_Goal of the exercise_:
Set down exactly each line of the entries below, beginning at the one that contains "Next, the plastic" and ending at the last, and no others.
####################
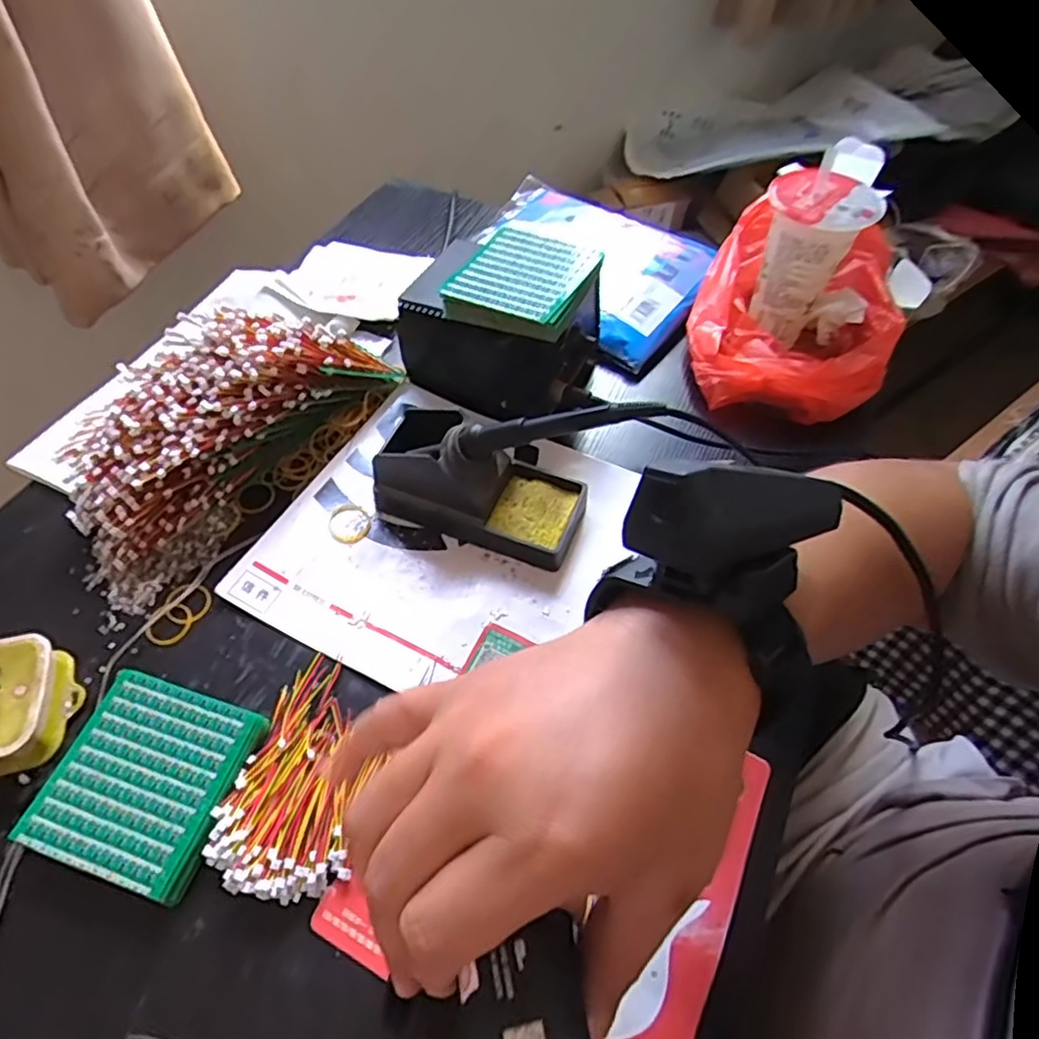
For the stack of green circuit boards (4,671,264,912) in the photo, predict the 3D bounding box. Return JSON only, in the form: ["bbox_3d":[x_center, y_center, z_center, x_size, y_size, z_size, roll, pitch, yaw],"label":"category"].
[{"bbox_3d":[-0.215,0.151,0.374,0.101,0.021,0.101,16,55,10],"label":"stack of green circuit boards"}]

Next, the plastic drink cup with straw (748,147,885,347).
[{"bbox_3d":[0.247,-0.228,0.558,0.084,0.121,0.077,38,62,23],"label":"plastic drink cup with straw"}]

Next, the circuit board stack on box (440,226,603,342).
[{"bbox_3d":[0.005,-0.190,0.510,0.099,0.023,0.104,20,56,12],"label":"circuit board stack on box"}]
####################
_Written solution_:
Next, the plastic drink cup with straw (748,147,885,347).
[{"bbox_3d":[0.247,-0.228,0.558,0.084,0.121,0.077,38,62,23],"label":"plastic drink cup with straw"}]

Next, the circuit board stack on box (440,226,603,342).
[{"bbox_3d":[0.005,-0.190,0.510,0.099,0.023,0.104,20,56,12],"label":"circuit board stack on box"}]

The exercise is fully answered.